** Dataset excerpts follows **

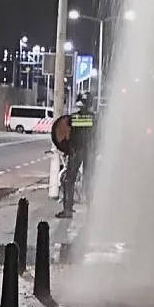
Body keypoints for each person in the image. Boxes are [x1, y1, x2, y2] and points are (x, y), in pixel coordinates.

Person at [57, 91, 96, 219]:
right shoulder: (95, 118)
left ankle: (68, 210)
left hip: (76, 151)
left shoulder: (74, 118)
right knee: (89, 180)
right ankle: (92, 210)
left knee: (69, 180)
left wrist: (66, 150)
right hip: (90, 152)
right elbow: (98, 136)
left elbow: (67, 136)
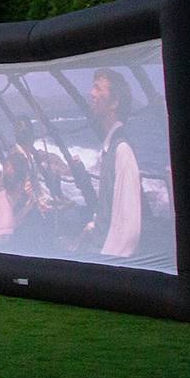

** End of Dataset excerpts **

*Exercise details*: Report each line above containing the string "right".

*Reply*:
right shoulder: (95, 118)
right knee: (89, 180)
right ankle: (92, 210)
right hip: (90, 152)
right elbow: (98, 136)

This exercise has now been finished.